Mme Fatima Bellaredj. Nous plaidons pour la création d’un fonds dédié qui nous permettra, en particulier pour les reprises d’entreprises en difficulté, de mobiliser des moyens importants. Nous devons faire en sorte que l’effet de levier soit plus fort lorsque nous prêtons de l’argent aux salariés des Scop. Avant la crise sanitaire, pour un euro prêté, nous en obtenions sept – en provenance des banques, des fonds solidaires, de l’État, des collectivités territoriales. Depuis la crise sanitaire, dans un contexte économique tendu dans lequel les banques sont beaucoup plus frileuses, pour un euro prêté, nous en obtenons quatre. La création de ce fonds permettrait de rendre le ratio plus favorable pour nous.
M. le président Denis Masséglia. Monsieur Marciano, nous avons reçu madame Pénicaud, avec qui nous avons abordé, de façon rapide, la question de l’accès aux contrats à durée indéterminée (CDI). Vous avez dit dans votre propos liminaire qu’il était aujourd’hui difficile d’attirer des jeunes sur des postes en CDI. Si je comprends bien, vous voudriez recruter en CDI mais vous ne trouvez pas de candidats, le CDI n’étant plus, pour les jeunes, le Graal qu’il était pour les générations passées. Pouvez-vous développer ce point ? Comme nous avons des opinions divergentes, il est toujours intéressant de nous appuyer sur l’analyse de ceux qui sont ancrés dans la réalité industrielle.
M. François Marciano. J’ai quarante ans de métier dans le verre – trente ans chez Arc et dix ans chez Duralex. Nous sommes en plein changement. Auparavant, on avait un travail, on en était fier, on « bossait » pour le patron et on faisait attention. Aujourd’hui, les jeunes nous disent que, pour eux, il est hors de question de travailler pour quelqu’un. Ils veulent être maîtres de leur destin.
Notre activité est technique ; nous avons de grands besoins en électromécaniciens, électrotechniciens et conducteurs verriers, qu’on ne trouve plus du tout sur le marché. Nous nous sommes donc dotés d’une classe en interne et travaillons avec France Travail pour former nos propres personnels selon un schéma associant une semaine de classe et une semaine en alternance sur le terrain. Les jeunes préfèrent signer des contrats à durée déterminée (CDD) ou des contrats intérimaires : ils gagnent plus d’argent et, si cela ne leur convient pas, ils peuvent partir.

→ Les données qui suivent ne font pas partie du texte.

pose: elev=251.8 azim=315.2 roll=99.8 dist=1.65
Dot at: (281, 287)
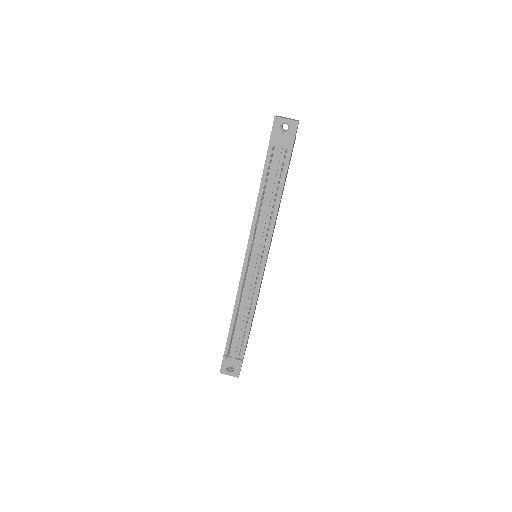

C’est un vrai changement de culture. Les jeunes estiment que les salaires attachés aux CDI ne sont pas assez intéressants. Ils pensent au présent, pas à l’avenir. Être titulaire d’un CDI et acheter une maison, comme nous avons pu le faire dans notre jeunesse, ce n’est pas du tout ce qu’ils recherchent. Ils ont une autre vision des choses, et je ne suis pas assez calé pour dire si c’est la bonne.

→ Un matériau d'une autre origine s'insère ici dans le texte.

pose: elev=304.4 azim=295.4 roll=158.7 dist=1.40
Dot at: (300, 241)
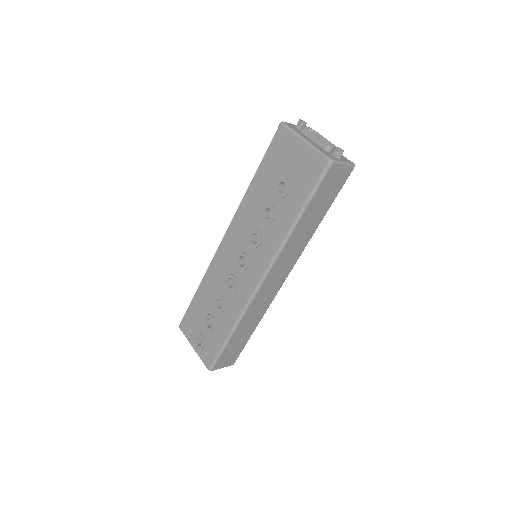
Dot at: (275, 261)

Toujours est-il que les jeunes ne veulent plus travailler pour quelqu’un et que la situation va se compliquer si nous ne trouvons pas de solution pour relever ce défi. Peut-être faudra-t-il que, demain, une autre commission parlementaire trouve une idée pour concevoir un nouveau modèle pour l’avenir.
M. le président Denis Masséglia. Nous convenons tous que nous ne pourrons pas imposer à la jeunesse de s’adapter à notre système ; ce sera au système de s’adapter aux aspirations des individus. J’ai hâte de voir comment le système se sera adapté à ces aspirations dans quelques années, car c’est la jeunesse qui, demain, fera tourner nos usines.
Combien de temps faut-il pour former un professionnel à vos métiers très techniques ?
M. François Marciano. Pour former un verrier, il faut dix ans. C’est un métier très particulier ; en outre, chez Duralex, le savoir-faire est très pointu. C’est très compliqué.
M. le président Denis Masséglia. Je vous propose de compléter nos échanges en répondant par écrit au questionnaire que nous vous avons transmis. Je vous remercie.
La séance s’achève à seize heures cinquante.